Did The Alexander Wang Lawsuit Just Get Dropped?

Alexander Wang and David Casavant. / Images via Ed Kavishe, Fashion Wire Press (CC), and Instagram @davidcasavant

Alexander Wang has finally released a statement about the ongoing sexual harassment allegations and trial placed against him. But is this statement the last we’ll hear of the case?

Yesterday, fashion designer Alexander Wang released the official statement and apology over the sexual assault and harassment allegations placed against him. He posted the statement on Instagram before turning off comments for the post.


“A number of individuals have come forward recently to raise claims against me regarding my past personal behavior,” he wrote in the statement. “I support their right to come forward, and I’ve listened carefully to what they had to say. It was not easy for them to share their stories, and I regret acting in a way that caused them pain. While we disagree with some of the details of these personal interactions, I will set a better example and use my visibility and influence to encourage others to recognize harmful behaviors. Life is about learning and growth, and now that I know better, I will do better.”

Lisa Bloom, the lawyer representing ten men suing Wang for sexual harassment, then took to Twitter to share that her clients are aware of Wang’s apology and “had the opportunity to speak their truth to him.”

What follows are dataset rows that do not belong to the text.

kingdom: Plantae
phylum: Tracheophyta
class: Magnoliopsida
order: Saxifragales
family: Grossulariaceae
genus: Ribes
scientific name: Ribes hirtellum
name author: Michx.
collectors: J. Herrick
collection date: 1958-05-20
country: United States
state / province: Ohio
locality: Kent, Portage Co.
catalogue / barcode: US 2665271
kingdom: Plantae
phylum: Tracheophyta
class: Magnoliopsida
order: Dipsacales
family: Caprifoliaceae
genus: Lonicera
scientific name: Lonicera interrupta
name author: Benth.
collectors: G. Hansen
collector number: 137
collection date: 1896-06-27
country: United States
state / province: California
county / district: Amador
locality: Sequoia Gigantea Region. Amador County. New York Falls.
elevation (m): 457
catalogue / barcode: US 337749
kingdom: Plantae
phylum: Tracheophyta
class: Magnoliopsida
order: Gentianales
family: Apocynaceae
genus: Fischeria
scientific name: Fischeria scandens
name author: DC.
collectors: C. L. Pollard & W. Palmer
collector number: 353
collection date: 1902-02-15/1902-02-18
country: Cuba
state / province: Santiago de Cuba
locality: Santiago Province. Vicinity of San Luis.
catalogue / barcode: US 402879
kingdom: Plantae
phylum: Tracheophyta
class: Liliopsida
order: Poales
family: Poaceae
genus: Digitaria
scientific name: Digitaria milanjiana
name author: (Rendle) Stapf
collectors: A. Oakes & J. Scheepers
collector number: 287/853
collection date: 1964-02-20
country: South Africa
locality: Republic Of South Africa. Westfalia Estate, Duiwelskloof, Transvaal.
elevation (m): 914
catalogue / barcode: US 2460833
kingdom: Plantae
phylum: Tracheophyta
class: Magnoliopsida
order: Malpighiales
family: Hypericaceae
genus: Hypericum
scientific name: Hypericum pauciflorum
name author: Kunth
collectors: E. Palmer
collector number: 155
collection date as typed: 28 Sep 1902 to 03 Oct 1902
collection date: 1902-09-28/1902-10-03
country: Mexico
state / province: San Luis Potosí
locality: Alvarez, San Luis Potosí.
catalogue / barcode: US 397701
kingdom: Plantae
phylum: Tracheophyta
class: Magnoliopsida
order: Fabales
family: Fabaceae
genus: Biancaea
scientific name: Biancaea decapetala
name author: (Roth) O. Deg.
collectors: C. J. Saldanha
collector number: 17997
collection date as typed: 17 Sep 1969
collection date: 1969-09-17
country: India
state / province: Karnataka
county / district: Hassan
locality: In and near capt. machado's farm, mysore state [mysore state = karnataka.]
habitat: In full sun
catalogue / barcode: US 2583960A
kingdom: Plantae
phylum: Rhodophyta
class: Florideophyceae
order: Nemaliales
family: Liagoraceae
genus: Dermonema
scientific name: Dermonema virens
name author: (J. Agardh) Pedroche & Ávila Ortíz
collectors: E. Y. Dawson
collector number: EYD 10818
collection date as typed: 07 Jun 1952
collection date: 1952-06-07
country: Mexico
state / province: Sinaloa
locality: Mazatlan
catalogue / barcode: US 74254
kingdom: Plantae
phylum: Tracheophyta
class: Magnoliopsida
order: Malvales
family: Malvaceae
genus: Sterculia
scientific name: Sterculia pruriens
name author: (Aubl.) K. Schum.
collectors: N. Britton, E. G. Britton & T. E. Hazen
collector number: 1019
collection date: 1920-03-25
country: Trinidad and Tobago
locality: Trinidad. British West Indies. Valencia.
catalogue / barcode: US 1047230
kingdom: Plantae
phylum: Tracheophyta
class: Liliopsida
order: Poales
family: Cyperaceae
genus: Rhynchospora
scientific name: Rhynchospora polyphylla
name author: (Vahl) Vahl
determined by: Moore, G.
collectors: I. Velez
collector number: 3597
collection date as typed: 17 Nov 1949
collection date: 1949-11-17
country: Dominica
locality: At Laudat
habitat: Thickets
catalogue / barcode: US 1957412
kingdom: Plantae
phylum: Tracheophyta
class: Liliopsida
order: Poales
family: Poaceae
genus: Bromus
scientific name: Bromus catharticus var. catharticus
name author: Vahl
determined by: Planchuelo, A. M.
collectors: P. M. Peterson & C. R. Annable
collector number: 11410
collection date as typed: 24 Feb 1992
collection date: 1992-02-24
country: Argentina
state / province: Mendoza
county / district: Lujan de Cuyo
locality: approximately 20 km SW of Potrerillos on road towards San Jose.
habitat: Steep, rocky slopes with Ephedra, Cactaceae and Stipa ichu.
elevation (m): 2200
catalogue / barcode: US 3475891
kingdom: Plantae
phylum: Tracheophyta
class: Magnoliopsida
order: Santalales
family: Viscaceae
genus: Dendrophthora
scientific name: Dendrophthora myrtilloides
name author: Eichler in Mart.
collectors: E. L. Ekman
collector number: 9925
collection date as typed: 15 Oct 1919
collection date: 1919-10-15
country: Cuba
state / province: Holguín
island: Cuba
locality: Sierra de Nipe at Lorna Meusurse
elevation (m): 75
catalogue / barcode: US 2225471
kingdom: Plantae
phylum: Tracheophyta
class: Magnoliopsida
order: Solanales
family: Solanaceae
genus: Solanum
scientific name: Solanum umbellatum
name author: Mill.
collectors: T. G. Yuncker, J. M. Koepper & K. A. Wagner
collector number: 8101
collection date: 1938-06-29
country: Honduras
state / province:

“We have met with Alexander Wang and his team,” Bloom, who is the same lawyer who represented Kathy Griffin during the backlash of the Trump head photo and represented Harvey Weinstein during the height of the #MeToo movement, said. “My clients had the opportunity to speak their truth to him and expressed their pain and hurt. We acknowledge Mr. Wang’s apology and we are moving forward. We have no further comment on this matter.”

Back in December, allegations began forming against New York-based fashion designer Alexander Wang. After one model posted a story of his alleged interaction with Wang on TikTok, more models came forward with the help of social media accounts dedicated to exposing corruption in the fashion industry. As an initial response to these allegations, Alexander Wang and his representation said the situations “never happened.”


“Over the last few days, I have been on the receiving end of baseless and grotesquely false accusations,” Wang told The Guardian in January. “These claims have been wrongfully amplified by social media accounts infamous for posting defamatory material from undisclosed and/or anonymous sources with zero evidence or any factchecking whatsoever.”

He then added, “Seeing these lies about me being perpetuated as truths has been infuriating. I have never engaged in the atrocious behaviour described and would never conduct myself in the manner that’s been alleged. I intend to get to the bottom of this and hold accountable whoever is responsible for originating these claims and viciously spreading them online.”

Then last month, several workers in the fashion industry, including stylist David Cassavant who is the only one to reveal his identity, joined together to file a lawsuit against Wang.

But does Lisa Bloom’s tweet saying her clients are “moving forward” mean that the case has been settled outside of court? It’s looking likely.